Do not use deprecated NAMEID_EMAIL_ADDRESS as default for SAML2 logout

[jdede]

For SAML 2.0 logout, the "NAMEID_EMAIL_ADDRESS" (urn:oasis:names:tc:SAML:1.1:nameid-format:emailAddress) is used as the default value. As the value is set, it can not be overwritten in the onelogin framework for example by setting something like

SAML2_ONELOGIN_OVERRIDES: '{"sp":{"NameIDFormat":"urn:oasis:names:tc:SAML:2.0:nameid-format:persistent"}}'

Further, the urn:oasis:names:tc:SAML:1.1:nameid-format:emailAddress is outdated by IDMs like shibboleth.

By removing this line, the default settings of the underlying framework are being used and users can adapt the value according to their needs by using the overrides.

[ssddanbrown]

Thanks for the PR @jdede.

Do not use deprecated NAMEID_EMAIL_ADDRESS as default for SAML2 logout

Do you have any relatively official guidance as to how that's been deprecated? From searching I can't find any notice/spec defining that it's been deprecated at all.
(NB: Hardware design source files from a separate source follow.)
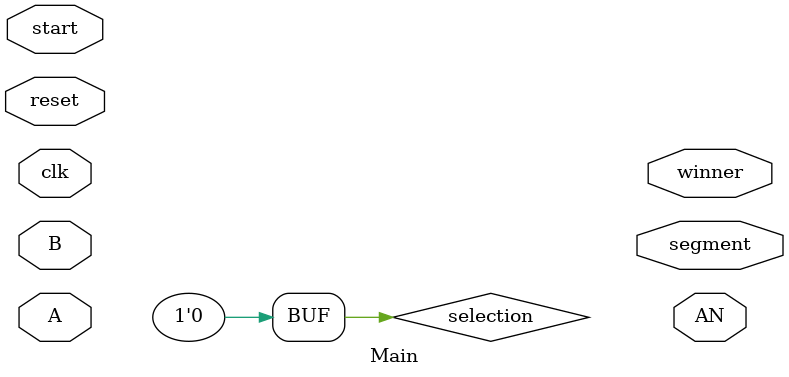
<source format=v>
`timescale 1ns / 1ps


module Main(
    input [5:0] A, //team 1
    input [5:0] B, // team 2
    input start, //winner selection should start here
    input clk,
    input reset,
    output reg [5:0] winner, //winning team
    output [6:0] segment, //display
    output [7:0] AN //display
    );
    
    wire number;
    wire clk_src_5MHz;
    wire clk_1kHz;
    wire selection = 10'b1100110010;
    
  clk_wiz_0 clk_5MHz(
        .clk_in1(clk), 
        .clk_out1(clk_src_5MHz), 
        .locked(),
        .reset(reset)
    );
    
    RNG RNG1(
    .selection(selection),
    .clock(clk_1kHz),
    .reset(reset),
    .number(number)    
    );
 /*   
    Winner Winner(
    .A(A),
    .B(B),
    .start(start),
    .rng(number),
    .reset(reset),
    .winner(winner)
    );
    */
    
   // Bracket Bracket();
    
 /*   SSDisplay SSdisplay(
    .winner(winner),
    .clk_1kHz(clk_1kHz),
    .segment(segment),
    .AN(AN)
    );
 */
 /*   
    clockdivider clockdivider(
    .clk_src_5MHz(clk_src_5MHz),
    .clk_1kHz(clk_1kHz)
    );
    */
endmodule

</source>
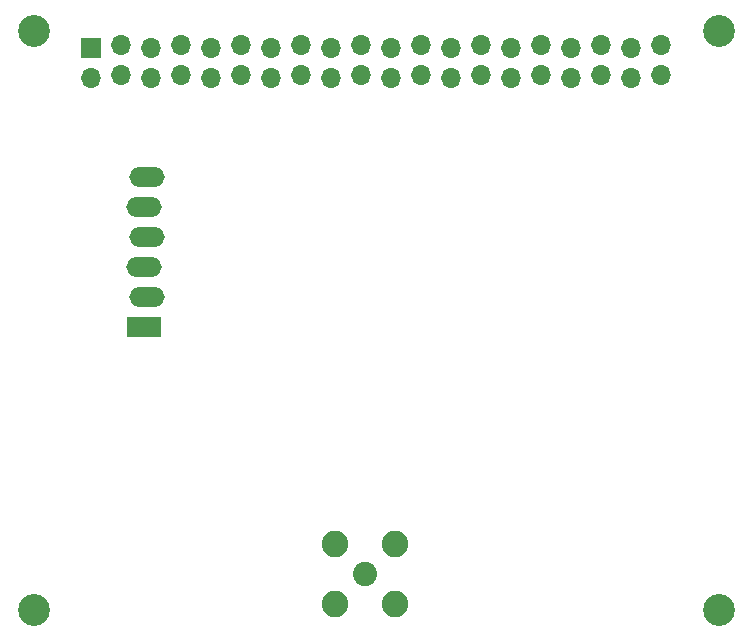
<source format=gbs>
G04 #@! TF.GenerationSoftware,KiCad,Pcbnew,(5.1.0)-1*
G04 #@! TF.CreationDate,2019-06-07T11:38:14-04:00*
G04 #@! TF.ProjectId,PiHat_AX5043_JZK,50694861-745f-4415-9835-3034335f4a5a,rev?*
G04 #@! TF.SameCoordinates,Original*
G04 #@! TF.FileFunction,Soldermask,Bot*
G04 #@! TF.FilePolarity,Negative*
%FSLAX46Y46*%
G04 Gerber Fmt 4.6, Leading zero omitted, Abs format (unit mm)*
G04 Created by KiCad (PCBNEW (5.1.0)-1) date 2019-06-07 11:38:14*
%MOMM*%
%LPD*%
G04 APERTURE LIST*
%ADD10C,2.700000*%
%ADD11O,3.000000X1.700000*%
%ADD12R,3.000000X1.700000*%
%ADD13C,2.250000*%
%ADD14C,2.050000*%
%ADD15O,1.700000X1.700000*%
%ADD16R,1.700000X1.700000*%
G04 APERTURE END LIST*
D10*
X261500000Y-146500000D03*
X203500000Y-146500000D03*
X261500000Y-97500000D03*
X203500000Y-97500000D03*
D11*
X212800000Y-117480000D03*
X213054000Y-109860000D03*
X213054000Y-114940000D03*
X212800000Y-112400000D03*
D12*
X212800000Y-122560000D03*
D11*
X213054000Y-120020000D03*
D13*
X229000000Y-145980000D03*
X229000000Y-140900000D03*
X234080000Y-140900000D03*
X234080000Y-145980000D03*
D14*
X231540000Y-143440000D03*
D15*
X256630000Y-101183000D03*
X256630000Y-98643000D03*
X210910000Y-98643000D03*
X246470000Y-98643000D03*
X221070000Y-98643000D03*
X226150000Y-101183000D03*
X231230000Y-101183000D03*
X218530000Y-98897000D03*
X251550000Y-101183000D03*
X246470000Y-101183000D03*
X231230000Y-98643000D03*
X236310000Y-98643000D03*
X238850000Y-101437000D03*
X208370000Y-101437000D03*
X241390000Y-98643000D03*
X243930000Y-98897000D03*
X254090000Y-101437000D03*
X254090000Y-98897000D03*
X233770000Y-101437000D03*
X251550000Y-98643000D03*
D16*
X208370000Y-98897000D03*
D15*
X223610000Y-101437000D03*
X249010000Y-98897000D03*
X213450000Y-98897000D03*
X218530000Y-101437000D03*
X210910000Y-101183000D03*
X223610000Y-98897000D03*
X236310000Y-101183000D03*
X226150000Y-98643000D03*
X249010000Y-101437000D03*
X238850000Y-98897000D03*
X243930000Y-101437000D03*
X228690000Y-98897000D03*
X233770000Y-98897000D03*
X215990000Y-98643000D03*
X228690000Y-101437000D03*
X241390000Y-101183000D03*
X213450000Y-101437000D03*
X221070000Y-101183000D03*
X215990000Y-101183000D03*
M02*

</source>
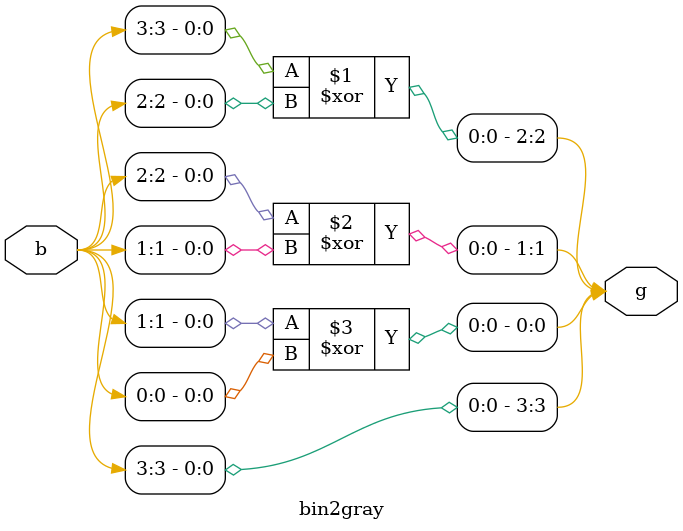
<source format=v>
`timescale 1ns / 1ps

module bin2gray(b,g);
    input[3:0] b;
    output[3:0] g;
    assign g[3] = b[3];
    assign g[2] = b[3] ^ b[2];
    assign g[1] = b[2] ^ b[1];
    assign g[0] = b[1] ^ b[0];
endmodule

</source>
I'm not keen on changing the defaults as per this PR, as I'm concerned this will cause breaking changes for existing users.
Plus there are a few other parts of the code which will need to change if we start expecting non-email based IDs, since our logic does expect it to be the email address.

Generally I don't think it'd be worth supporting variation here unless there's a wider proven need, and at the moment it seems like this is a need based on the defaults of one auth provide, which can support NAMEID_EMAIL_ADDRESS with a little configuration as far as I can tell?